[合集中的记录]
^^^^

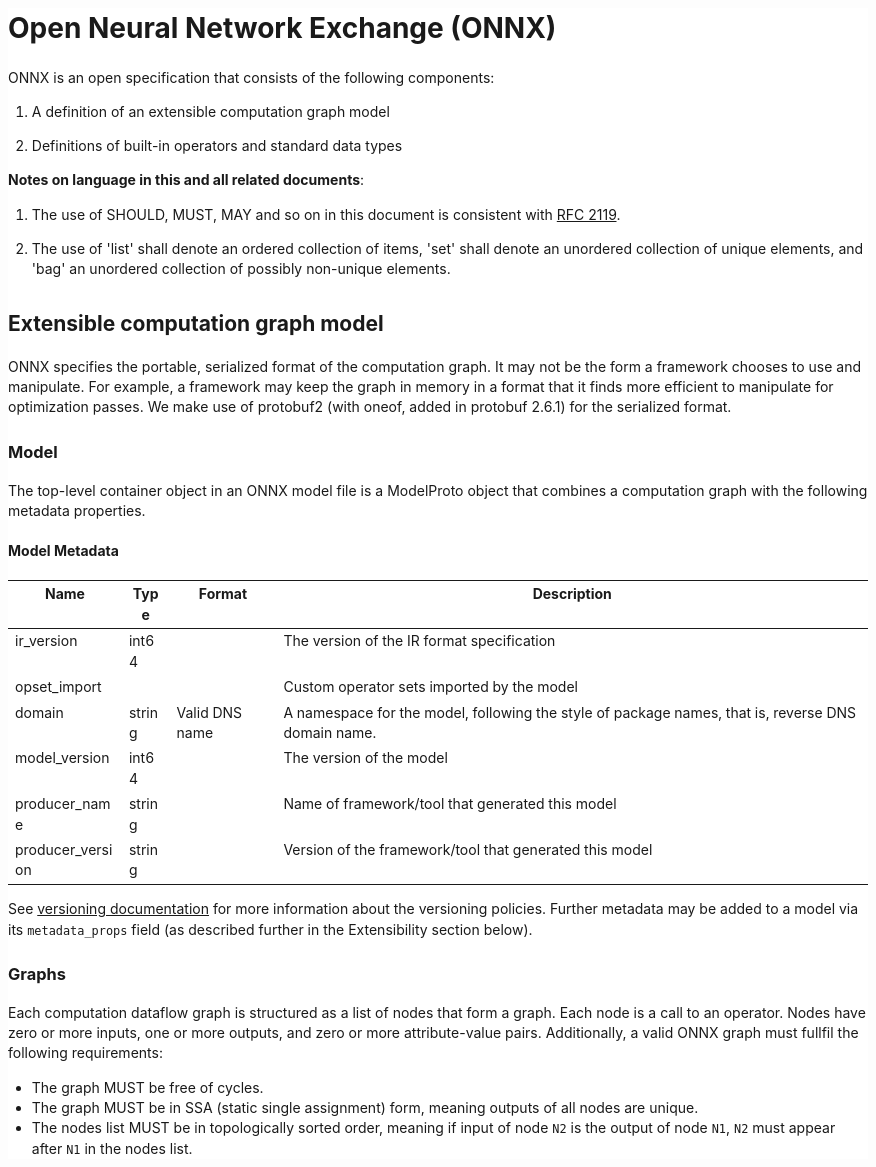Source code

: Open Neural Network Exchange (ONNX)
=========

ONNX is an open specification that consists of the following components:

1)  A definition of an extensible computation graph model

2)  Definitions of built-in operators and standard data types

__Notes on language in this and all related documents__:

1. The use of SHOULD, MUST, MAY and so on in this document is consistent with [RFC 2119](https://www.ietf.org/rfc/rfc2119.txt).

2. The use of 'list' shall denote an ordered collection of items, 'set' shall denote an unordered collection of unique elements, and 'bag' an unordered collection of possibly non-unique elements.

Extensible computation graph model
----------------------------------

ONNX specifies the portable, serialized format of the computation graph. It may not be the form a framework chooses to use and manipulate. For example, a framework may keep the graph in memory in a format that it finds more efficient to manipulate for optimization passes. We make use of protobuf2 (with oneof, added in protobuf 2.6.1) for the serialized format.

### Model

The top-level container object in an ONNX model file is a ModelProto object that combines a computation graph with the following metadata properties.

#### Model Metadata

|Name|Type|Format|Description|
|----|----|------|-----------|
|ir_version|int64||The version of the IR format specification|
|opset_import|||Custom operator sets imported by the model|
|domain|string|Valid DNS name|A namespace for the model, following the style of package names, that is, reverse DNS domain name.|
|model_version|int64||The version of the model|
|producer_name|string||Name of framework/tool that generated this model|
|producer_version|string||Version of the framework/tool that generated this model|

See [versioning documentation](Versioning.md) for more information about the versioning policies.
Further metadata may be added to a model via its `metadata_props` field (as described further in the Extensibility section below).

### Graphs

Each computation dataflow graph is structured as a list of nodes that form a graph. Each node is a call to an operator. Nodes have zero or more inputs, one or more outputs, and zero or more attribute-value pairs. Additionally, a valid ONNX graph must fullfil the following requirements:

- The graph MUST be free of cycles.
- The graph MUST be in SSA (static single assignment) form, meaning outputs of all nodes are unique.
- The nodes list MUST be in topologically sorted order, meaning if input of node `N2` is the output of node `N1`, `N2` must appear after `N1` in the nodes list.
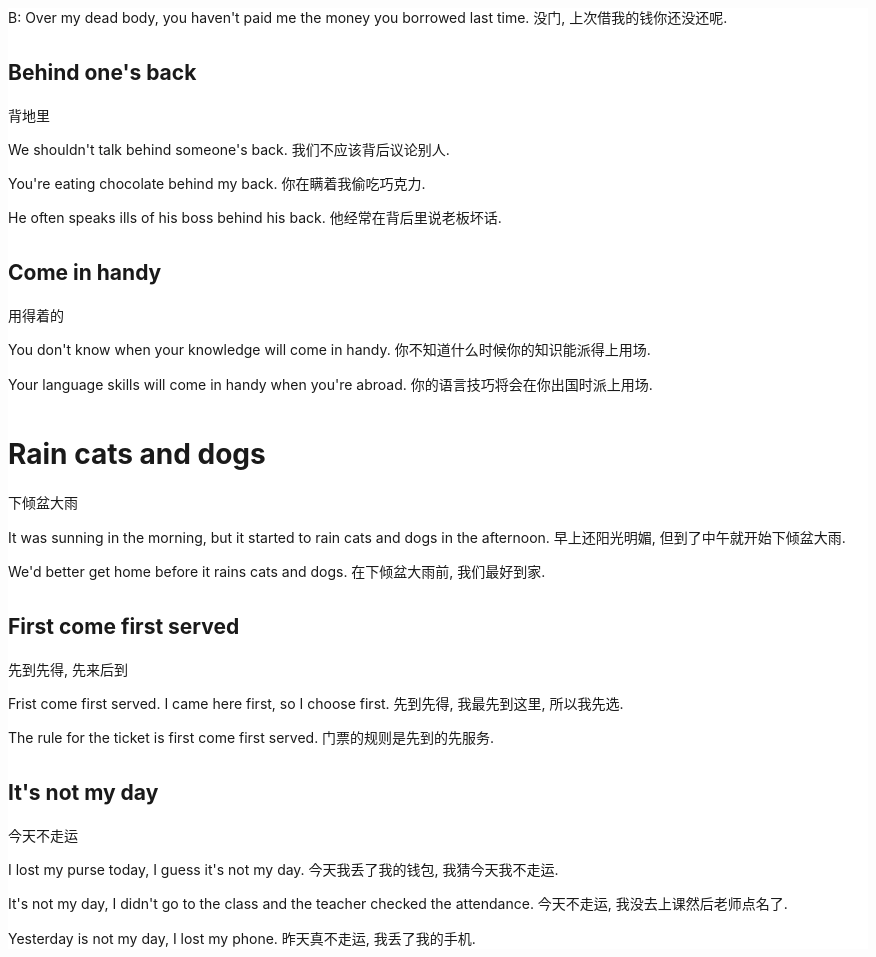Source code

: B: Over my dead body, you haven't paid me the money you borrowed last time.
没门, 上次借我的钱你还没还呢.

## Behind one's back
背地里

We shouldn't talk behind someone's back.
我们不应该背后议论别人.

You're eating chocolate behind my back.
你在瞒着我偷吃巧克力.

He often speaks ills of his boss behind his back.
他经常在背后里说老板坏话.

## Come in handy
用得着的

You don't know when your knowledge will come in handy.
你不知道什么时候你的知识能派得上用场.

Your language skills will come in handy when you're abroad.
你的语言技巧将会在你出国时派上用场.

# Rain cats and dogs
下倾盆大雨

It was sunning in the morning, but it started to rain cats and dogs in the afternoon.
早上还阳光明媚, 但到了中午就开始下倾盆大雨.

We'd better get home before it rains cats and dogs.
在下倾盆大雨前, 我们最好到家.

## First come first served
先到先得, 先来后到

Frist come first served. I came here first, so I choose first.
先到先得, 我最先到这里, 所以我先选.

The rule for the ticket is first come first served.
门票的规则是先到的先服务.

## It's not my day
今天不走运

I lost my purse today, I guess it's not my day.
今天我丢了我的钱包, 我猜今天我不走运.

It's not my day, I didn't go to the class and the teacher checked the attendance.
今天不走运, 我没去上课然后老师点名了.

Yesterday is not my day, I lost my phone.
昨天真不走运, 我丢了我的手机.

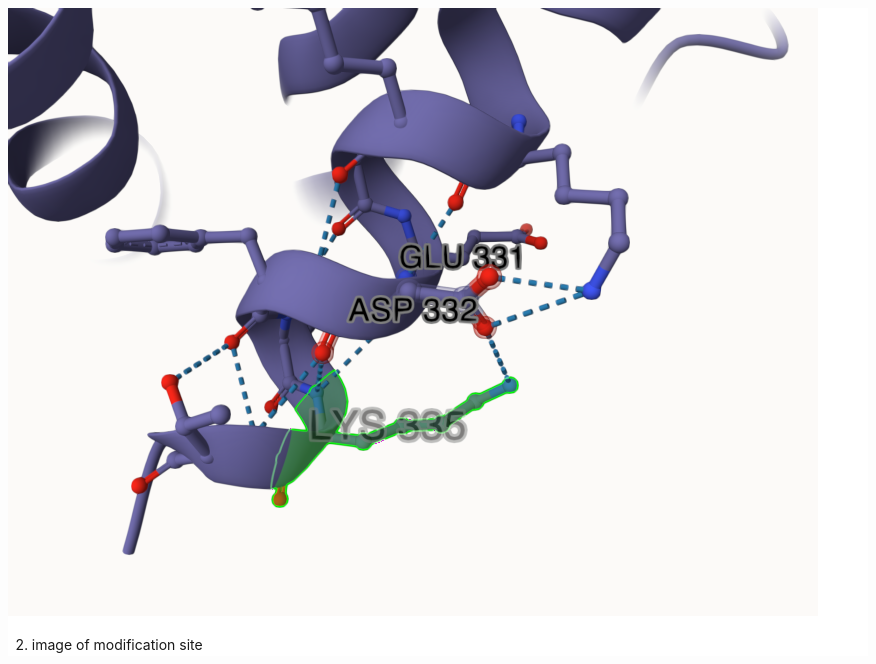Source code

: ![molecular structure of the modification site 335 in unmodified MDH2, various hydrogen bond interactions between the aspartic acid 332 and Glutamic acid 331. Three bonds total](images/unmodified335interactions.png)

2. image of modification site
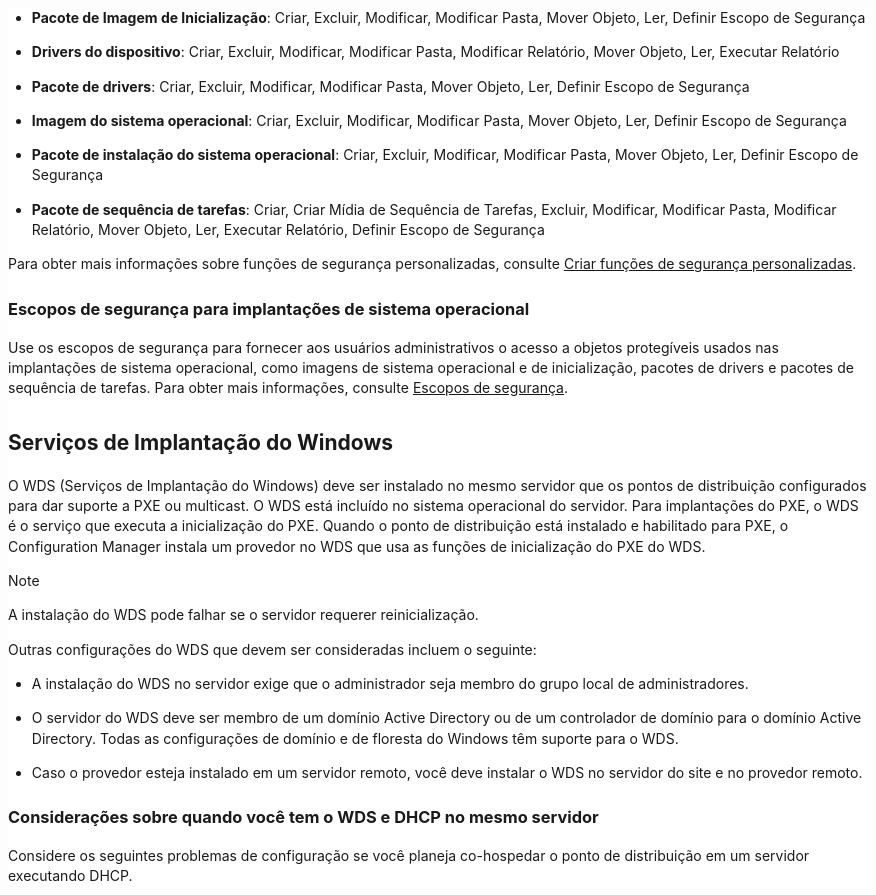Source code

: -   **Pacote de Imagem de Inicialização**: Criar, Excluir, Modificar, Modificar Pasta, Mover Objeto, Ler, Definir Escopo de Segurança  

-   **Drivers do dispositivo**: Criar, Excluir, Modificar, Modificar Pasta, Modificar Relatório, Mover Objeto, Ler, Executar Relatório  

-   **Pacote de drivers**: Criar, Excluir, Modificar, Modificar Pasta, Mover Objeto, Ler, Definir Escopo de Segurança  

-   **Imagem do sistema operacional**: Criar, Excluir, Modificar, Modificar Pasta, Mover Objeto, Ler, Definir Escopo de Segurança  

-   **Pacote de instalação do sistema operacional**: Criar, Excluir, Modificar, Modificar Pasta, Mover Objeto, Ler, Definir Escopo de Segurança  

-   **Pacote de sequência de tarefas**: Criar, Criar Mídia de Sequência de Tarefas, Excluir, Modificar, Modificar Pasta, Modificar Relatório, Mover Objeto, Ler, Executar Relatório, Definir Escopo de Segurança  

 Para obter mais informações sobre funções de segurança personalizadas, consulte [Criar funções de segurança personalizadas](../../core/servers/deploy/configure/configure-role-based-administration.md#BKMK_CreateSecRole).  

### <a name="security-scopes-for-operating-system-deployments"></a>Escopos de segurança para implantações de sistema operacional  
 Use os escopos de segurança para fornecer aos usuários administrativos o acesso a objetos protegíveis usados nas implantações de sistema operacional, como imagens de sistema operacional e de inicialização, pacotes de drivers e pacotes de sequência de tarefas. Para obter mais informações, consulte [Escopos de segurança](../../core/understand/fundamentals-of-role-based-administration.md#bkmk_PlanScope).  

##  <a name="a-namebkmkwdsa-windows-deployment-services"></a><a name="BKMK_WDS"></a> Serviços de Implantação do Windows  
 O WDS (Serviços de Implantação do Windows) deve ser instalado no mesmo servidor que os pontos de distribuição configurados para dar suporte a PXE ou multicast. O WDS está incluído no sistema operacional do servidor. Para implantações do PXE, o WDS é o serviço que executa a inicialização do PXE. Quando o ponto de distribuição está instalado e habilitado para PXE, o Configuration Manager instala um provedor no WDS que usa as funções de inicialização do PXE do WDS.  

> [!NOTE]  
>  A instalação do WDS pode falhar se o servidor requerer reinicialização.  

 Outras configurações do WDS que devem ser consideradas incluem o seguinte:  

-   A instalação do WDS no servidor exige que o administrador seja membro do grupo local de administradores.  

-   O servidor do WDS deve ser membro de um domínio Active Directory ou de um controlador de domínio para o domínio Active Directory. Todas as configurações de domínio e de floresta do Windows têm suporte para o WDS.  

-   Caso o provedor esteja instalado em um servidor remoto, você deve instalar o WDS no servidor do site e no provedor remoto.  

###  <a name="a-namebkmkwdsanddhcpa-considerations-when-you-have-wds-and-dhcp-on-the-same-server"></a><a name="BKMK_WDSandDHCP"></a> Considerações sobre quando você tem o WDS e DHCP no mesmo servidor  
 Considere os seguintes problemas de configuração se você planeja co-hospedar o ponto de distribuição em um servidor executando DHCP.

^^^^

◆ **任务说明**:
把上面列表里的全部源文本逐字照录下来，答案中不要包含图片。

◆ **你的解答**:
Source code

: Open Neural Network Exchange (ONNX)
=========

ONNX is an open specification that consists of the following components:

1)  A definition of an extensible computation graph model

2)  Definitions of built-in operators and standard data types

__Notes on language in this and all related documents__:

1. The use of SHOULD, MUST, MAY and so on in this document is consistent with [RFC 2119](https://www.ietf.org/rfc/rfc2119.txt).

2. The use of 'list' shall denote an ordered collection of items, 'set' shall denote an unordered collection of unique elements, and 'bag' an unordered collection of possibly non-unique elements.

Extensible computation graph model
----------------------------------

ONNX specifies the portable, serialized format of the computation graph. It may not be the form a framework chooses to use and manipulate. For example, a framework may keep the graph in memory in a format that it finds more efficient to manipulate for optimization passes. We make use of protobuf2 (with oneof, added in protobuf 2.6.1) for the serialized format.

### Model

The top-level container object in an ONNX model file is a ModelProto object that combines a computation graph with the following metadata properties.

#### Model Metadata

|Name|Type|Format|Description|
|----|----|------|-----------|
|ir_version|int64||The version of the IR format specification|
|opset_import|||Custom operator sets imported by the model|
|domain|string|Valid DNS name|A namespace for the model, following the style of package names, that is, reverse DNS domain name.|
|model_version|int64||The version of the model|
|producer_name|string||Name of framework/tool that generated this model|
|producer_version|string||Version of the framework/tool that generated this model|

See [versioning documentation](Versioning.md) for more information about the versioning policies.
Further metadata may be added to a model via its `metadata_props` field (as described further in the Extensibility section below).

### Graphs

Each computation dataflow graph is structured as a list of nodes that form a graph. Each node is a call to an operator. Nodes have zero or more inputs, one or more outputs, and zero or more attribute-value pairs. Additionally, a valid ONNX graph must fullfil the following requirements:

- The graph MUST be free of cycles.
- The graph MUST be in SSA (static single assignment) form, meaning outputs of all nodes are unique.
- The nodes list MUST be in topologically sorted order, meaning if input of node `N2` is the output of node `N1`, `N2` must appear after `N1` in the nodes list.
Source code

: B: Over my dead body, you haven't paid me the money you borrowed last time.
没门, 上次借我的钱你还没还呢.

## Behind one's back
背地里

We shouldn't talk behind someone's back.
我们不应该背后议论别人.

You're eating chocolate behind my back.
你在瞒着我偷吃巧克力.

He often speaks ills of his boss behind his back.
他经常在背后里说老板坏话.

## Come in handy
用得着的

You don't know when your knowledge will come in handy.
你不知道什么时候你的知识能派得上用场.

Your language skills will come in handy when you're abroad.
你的语言技巧将会在你出国时派上用场.

# Rain cats and dogs
下倾盆大雨

It was sunning in the morning, but it started to rain cats and dogs in the afternoon.
早上还阳光明媚, 但到了中午就开始下倾盆大雨.

We'd better get home before it rains cats and dogs.
在下倾盆大雨前, 我们最好到家.

## First come first served
先到先得, 先来后到

Frist come first served. I came here first, so I choose first.
先到先得, 我最先到这里, 所以我先选.

The rule for the ticket is first come first served.
门票的规则是先到的先服务.

## It's not my day
今天不走运

I lost my purse today, I guess it's not my day.
今天我丢了我的钱包, 我猜今天我不走运.

It's not my day, I didn't go to the class and the teacher checked the attendance.
今天不走运, 我没去上课然后老师点名了.

Yesterday is not my day, I lost my phone.
昨天真不走运, 我丢了我的手机.

Source code

: ![molecular structure of the modification site 335 in unmodified MDH2, various hydrogen bond interactions between the aspartic acid 332 and Glutamic acid 331. Three bonds total](images/unmodified335interactions.png)

2. image of modification site
Source code

: -   **Pacote de Imagem de Inicialização**: Criar, Excluir, Modificar, Modificar Pasta, Mover Objeto, Ler, Definir Escopo de Segurança  

-   **Drivers do dispositivo**: Criar, Excluir, Modificar, Modificar Pasta, Modificar Relatório, Mover Objeto, Ler, Executar Relatório  

-   **Pacote de drivers**: Criar, Excluir, Modificar, Modificar Pasta, Mover Objeto, Ler, Definir Escopo de Segurança  

-   **Imagem do sistema operacional**: Criar, Excluir, Modificar, Modificar Pasta, Mover Objeto, Ler, Definir Escopo de Segurança  

-   **Pacote de instalação do sistema operacional**: Criar, Excluir, Modificar, Modificar Pasta, Mover Objeto, Ler, Definir Escopo de Segurança  

-   **Pacote de sequência de tarefas**: Criar, Criar Mídia de Sequência de Tarefas, Excluir, Modificar, Modificar Pasta, Modificar Relatório, Mover Objeto, Ler, Executar Relatório, Definir Escopo de Segurança  

 Para obter mais informações sobre funções de segurança personalizadas, consulte [Criar funções de segurança personalizadas](../../core/servers/deploy/configure/configure-role-based-administration.md#BKMK_CreateSecRole).  

### <a name="security-scopes-for-operating-system-deployments"></a>Escopos de segurança para implantações de sistema operacional  
 Use os escopos de segurança para fornecer aos usuários administrativos o acesso a objetos protegíveis usados nas implantações de sistema operacional, como imagens de sistema operacional e de inicialização, pacotes de drivers e pacotes de sequência de tarefas. Para obter mais informações, consulte [Escopos de segurança](../../core/understand/fundamentals-of-role-based-administration.md#bkmk_PlanScope).  

##  <a name="a-namebkmkwdsa-windows-deployment-services"></a><a name="BKMK_WDS"></a> Serviços de Implantação do Windows  
 O WDS (Serviços de Implantação do Windows) deve ser instalado no mesmo servidor que os pontos de distribuição configurados para dar suporte a PXE ou multicast. O WDS está incluído no sistema operacional do servidor. Para implantações do PXE, o WDS é o serviço que executa a inicialização do PXE. Quando o ponto de distribuição está instalado e habilitado para PXE, o Configuration Manager instala um provedor no WDS que usa as funções de inicialização do PXE do WDS.  

> [!NOTE]  
>  A instalação do WDS pode falhar se o servidor requerer reinicialização.  

 Outras configurações do WDS que devem ser consideradas incluem o seguinte:  

-   A instalação do WDS no servidor exige que o administrador seja membro do grupo local de administradores.  

-   O servidor do WDS deve ser membro de um domínio Active Directory ou de um controlador de domínio para o domínio Active Directory. Todas as configurações de domínio e de floresta do Windows têm suporte para o WDS.  

-   Caso o provedor esteja instalado em um servidor remoto, você deve instalar o WDS no servidor do site e no provedor remoto.  

###  <a name="a-namebkmkwdsanddhcpa-considerations-when-you-have-wds-and-dhcp-on-the-same-server"></a><a name="BKMK_WDSandDHCP"></a> Considerações sobre quando você tem o WDS e DHCP no mesmo servidor  
 Considere os seguintes problemas de configuração se você planeja co-hospedar o ponto de distribuição em um servidor executando DHCP.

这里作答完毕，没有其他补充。